**Отрывок:**
━━━

По столам, покрытым влажной материей, хлеб, приборы и посуда уже не скользят. К тому же бортовая качка неожиданно сменяется килевой. Капитан, чтобы дать команде пообедать, приказал, на время сменив курс, идти носом на волну. Представление окончено. Можно идти отдыхать.
Первый трал
До промысла еще миль двести — меньше суток хода. До нас уже долетает его хриплый перетруженный голос.
— Хэллоу, Боб! Хиа ай эм. Фифти файф — фифти сикс. Хау а зе катчез? Хэллоу, Боб!
— Джек! Хэллоу, Джек! Ту тонз — зе ласт. Кам ниэ. Зерз биг халибут. Хэллоу, Джек![5]
Звучащая в наушниках отрывистая речь канадских промысловиков, неведомых Боба и Джека, действует на нас, как удар хлыста на лошадь. До предела доходит нетерпение, знакомое каждому, кто хоть раз спешил с удочкой к тихой речке: где-то уже ловят.

━━━

**Исходные записи:**
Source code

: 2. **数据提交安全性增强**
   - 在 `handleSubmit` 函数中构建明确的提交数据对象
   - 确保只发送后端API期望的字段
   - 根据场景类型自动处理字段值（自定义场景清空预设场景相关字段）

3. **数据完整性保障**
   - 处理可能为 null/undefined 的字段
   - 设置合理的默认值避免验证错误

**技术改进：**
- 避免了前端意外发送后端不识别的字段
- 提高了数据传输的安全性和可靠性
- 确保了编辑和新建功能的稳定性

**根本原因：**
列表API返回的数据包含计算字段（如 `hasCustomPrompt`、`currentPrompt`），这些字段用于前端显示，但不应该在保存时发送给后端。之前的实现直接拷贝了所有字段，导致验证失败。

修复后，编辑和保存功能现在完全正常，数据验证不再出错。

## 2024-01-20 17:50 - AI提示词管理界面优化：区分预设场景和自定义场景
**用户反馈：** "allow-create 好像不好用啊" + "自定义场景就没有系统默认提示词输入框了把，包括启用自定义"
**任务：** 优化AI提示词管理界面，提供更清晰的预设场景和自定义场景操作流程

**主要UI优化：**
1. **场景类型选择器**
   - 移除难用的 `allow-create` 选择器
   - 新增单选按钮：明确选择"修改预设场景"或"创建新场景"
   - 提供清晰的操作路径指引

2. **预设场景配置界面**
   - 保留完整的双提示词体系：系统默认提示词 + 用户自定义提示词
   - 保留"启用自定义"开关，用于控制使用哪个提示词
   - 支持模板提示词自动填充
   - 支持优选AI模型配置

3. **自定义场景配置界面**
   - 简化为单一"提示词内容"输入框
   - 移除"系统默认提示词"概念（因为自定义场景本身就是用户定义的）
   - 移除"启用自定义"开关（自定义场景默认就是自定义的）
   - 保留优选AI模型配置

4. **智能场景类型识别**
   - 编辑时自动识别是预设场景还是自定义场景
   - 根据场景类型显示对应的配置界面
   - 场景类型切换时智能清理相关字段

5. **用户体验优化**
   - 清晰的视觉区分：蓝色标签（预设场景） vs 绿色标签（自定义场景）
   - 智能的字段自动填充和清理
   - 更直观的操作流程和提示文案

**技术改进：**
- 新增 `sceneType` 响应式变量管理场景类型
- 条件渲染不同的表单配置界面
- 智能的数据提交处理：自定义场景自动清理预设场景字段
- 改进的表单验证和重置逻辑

━━━

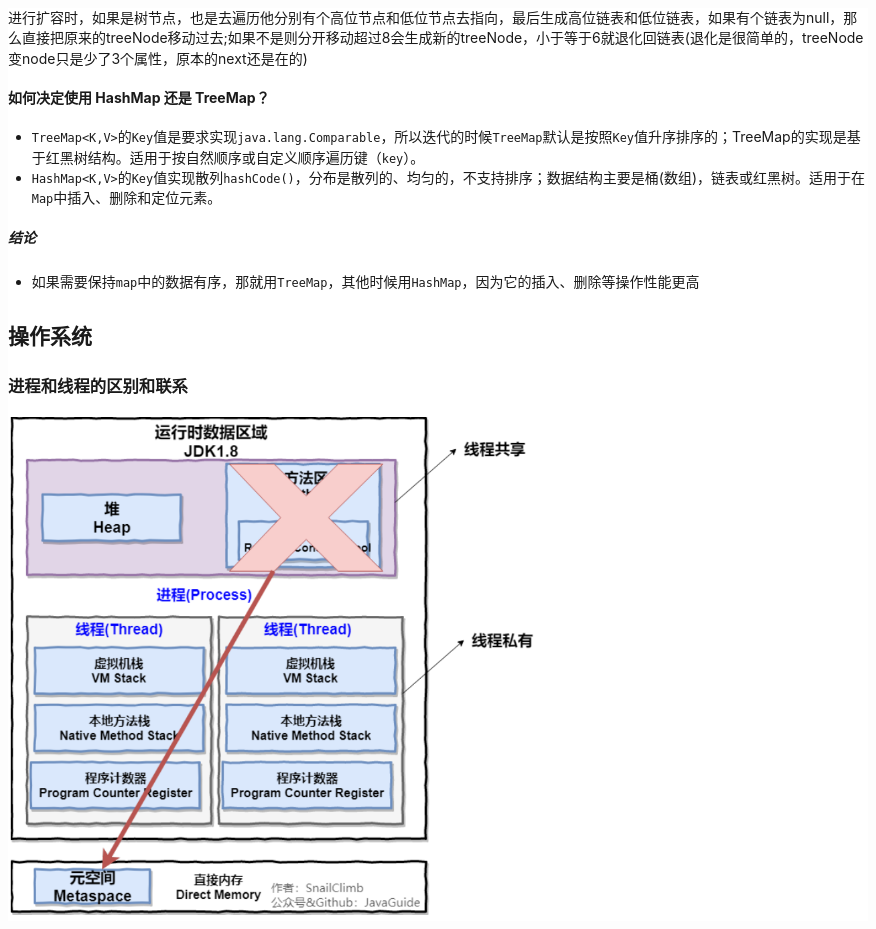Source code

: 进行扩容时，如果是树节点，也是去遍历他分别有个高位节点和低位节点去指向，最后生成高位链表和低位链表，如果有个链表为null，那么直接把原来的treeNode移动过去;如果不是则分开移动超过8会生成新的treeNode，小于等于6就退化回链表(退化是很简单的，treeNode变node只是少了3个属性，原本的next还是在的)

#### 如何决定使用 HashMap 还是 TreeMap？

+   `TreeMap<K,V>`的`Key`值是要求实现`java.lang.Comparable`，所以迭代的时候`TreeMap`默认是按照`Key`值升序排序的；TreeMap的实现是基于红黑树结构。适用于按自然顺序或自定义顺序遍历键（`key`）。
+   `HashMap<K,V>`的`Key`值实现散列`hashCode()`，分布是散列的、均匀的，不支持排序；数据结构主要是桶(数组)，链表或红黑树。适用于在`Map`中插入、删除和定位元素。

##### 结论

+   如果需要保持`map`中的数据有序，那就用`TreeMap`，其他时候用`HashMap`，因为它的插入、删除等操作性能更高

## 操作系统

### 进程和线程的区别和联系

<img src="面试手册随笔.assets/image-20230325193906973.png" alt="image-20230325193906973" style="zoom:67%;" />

━━━

**Задания:**
(a) Перечислите всё, что, по словам отрывка, уже не скользит по столам, покрытым влажной материей.
(b) Продолжите отрывок о первом трале после слов «где-то уже ловят».

**Ответы:**
(a) Хлеб, приборы и посуда.

(b)
Но хотя ветер улегся, раскачавшийся океан не желает подпускать нас к заветным нерестилищам — волны тормозят бег корабля.
Проходит еще шесть часов, и в радиорубке раздается русская речь. Не дистиллированно-правильная речь дикторов московского радио, а окающая вологодская, мягкая южнорусская, гортанная кавказская. И эта неправильность делает ее живой, горячей, как прикосновение руки.
— Тимофей Николаевич, я решил сниматься сегодня. Дайте добро.
— Обождите, пока уляжется волна. С триста пятого нужно снять больных. И передать автоген на двести восьмидесятый.
— У нас туго с топливом. Тимофей Николаевич, долго ждать не можем.
— Не прибедняйтесь. На двести восьмидесятом к тому же мало ваеров. Придется вам отдать свои. Договоритесь сами, я послушаю.
— Триста пятый! Триста пятый! Сколько там у вас людей идет в порт?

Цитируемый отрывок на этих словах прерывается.